— Exercise goal —
The required answer is each line in the entries below where "over" occurs.

— Input material —
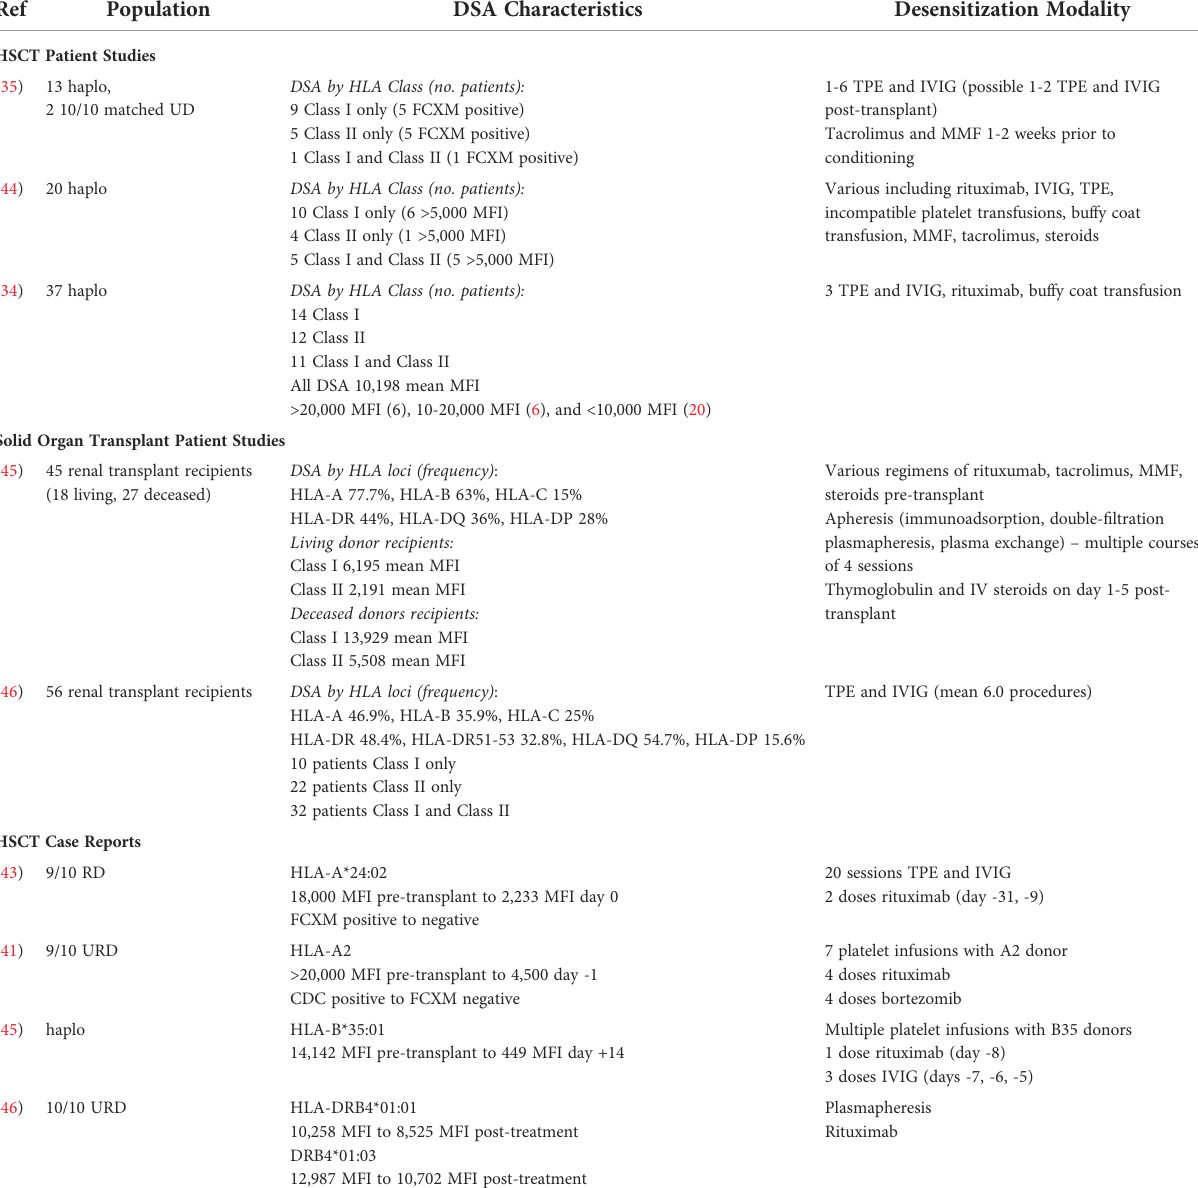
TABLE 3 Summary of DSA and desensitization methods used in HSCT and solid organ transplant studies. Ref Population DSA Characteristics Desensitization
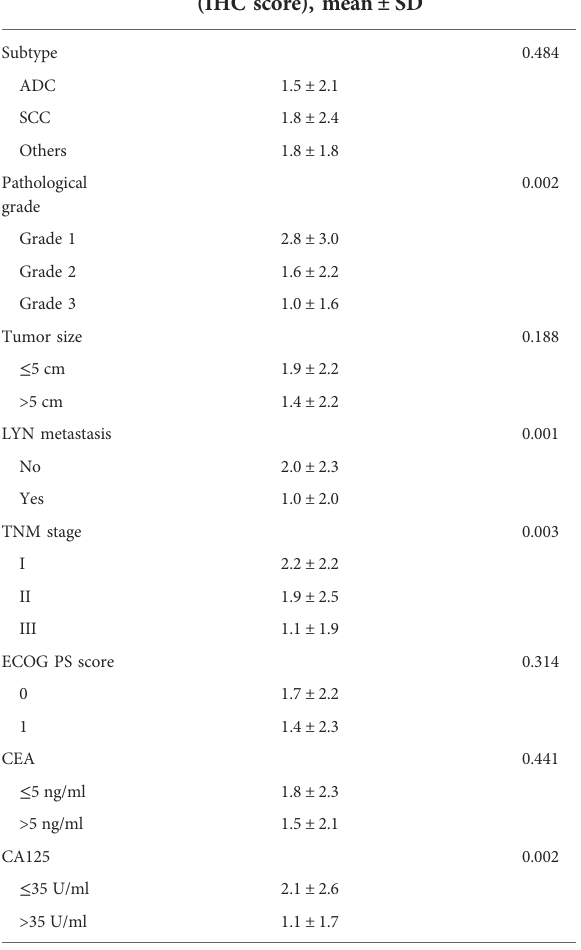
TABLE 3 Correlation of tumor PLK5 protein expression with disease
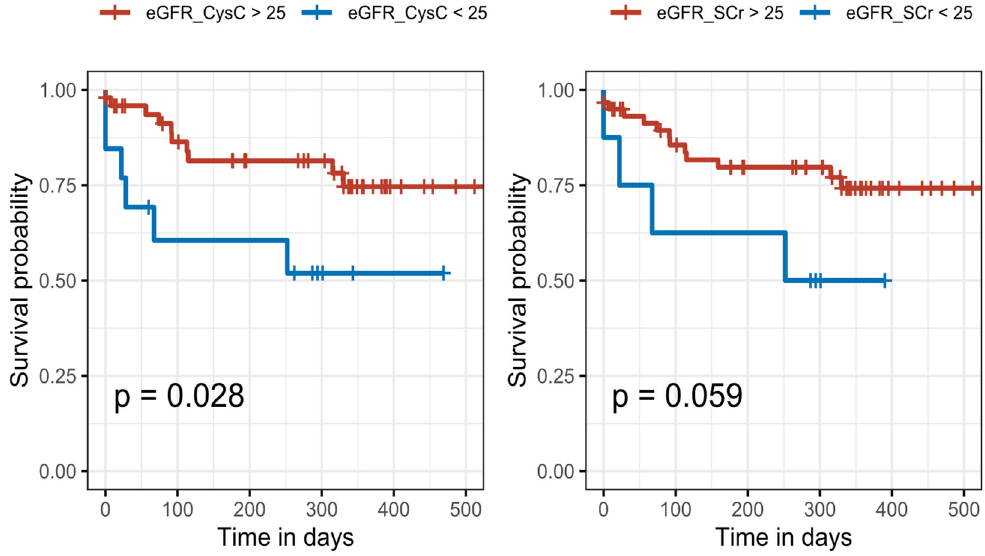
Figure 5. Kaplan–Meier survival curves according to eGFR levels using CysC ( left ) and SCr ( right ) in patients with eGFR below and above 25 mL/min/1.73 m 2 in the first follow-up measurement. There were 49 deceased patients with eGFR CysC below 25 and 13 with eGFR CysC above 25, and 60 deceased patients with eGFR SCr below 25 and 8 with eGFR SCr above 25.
==
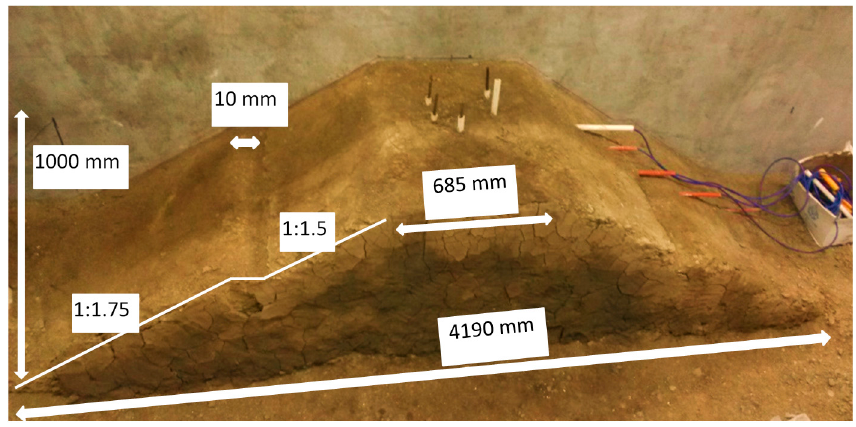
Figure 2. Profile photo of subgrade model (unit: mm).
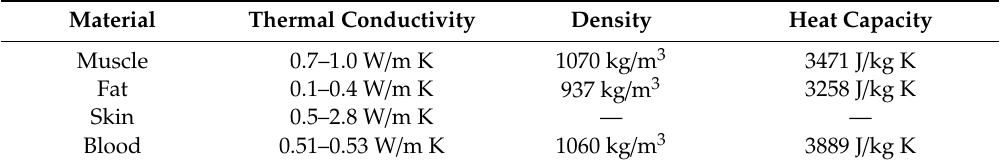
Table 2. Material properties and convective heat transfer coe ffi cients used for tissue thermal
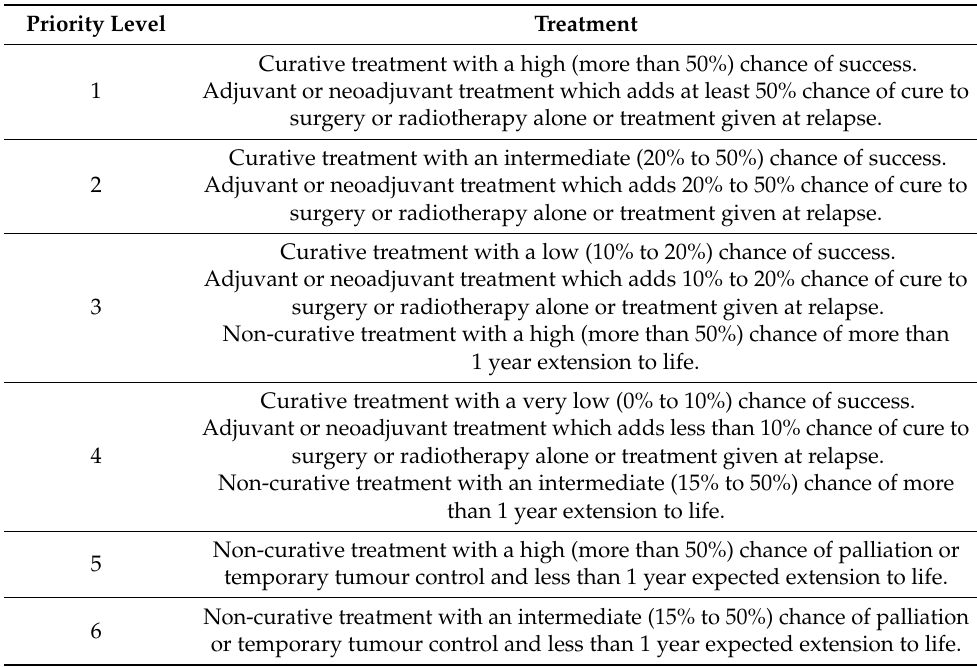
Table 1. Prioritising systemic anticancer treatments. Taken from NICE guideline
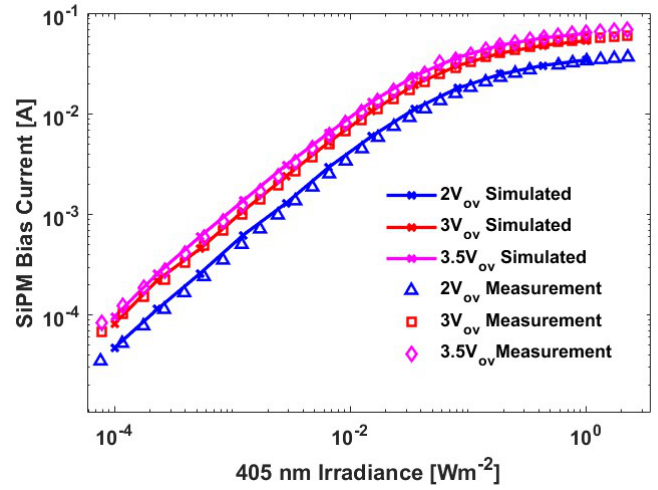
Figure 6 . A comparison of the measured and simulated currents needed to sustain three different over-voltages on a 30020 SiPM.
---
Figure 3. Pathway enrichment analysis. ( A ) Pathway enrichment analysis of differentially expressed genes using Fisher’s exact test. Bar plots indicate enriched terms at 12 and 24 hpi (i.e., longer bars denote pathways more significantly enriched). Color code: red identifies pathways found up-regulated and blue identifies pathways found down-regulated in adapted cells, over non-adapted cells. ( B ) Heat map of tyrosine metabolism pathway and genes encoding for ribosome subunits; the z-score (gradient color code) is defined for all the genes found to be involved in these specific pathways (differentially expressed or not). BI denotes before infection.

— Reply to the task —
Figure 6 . A comparison of the measured and simulated currents needed to sustain three different over-voltages on a 30020 SiPM.
Figure 3. Pathway enrichment analysis. ( A ) Pathway enrichment analysis of differentially expressed genes using Fisher’s exact test. Bar plots indicate enriched terms at 12 and 24 hpi (i.e., longer bars denote pathways more significantly enriched). Color code: red identifies pathways found up-regulated and blue identifies pathways found down-regulated in adapted cells, over non-adapted cells. ( B ) Heat map of tyrosine metabolism pathway and genes encoding for ribosome subunits; the z-score (gradient color code) is defined for all the genes found to be involved in these specific pathways (differentially expressed or not). BI denotes before infection.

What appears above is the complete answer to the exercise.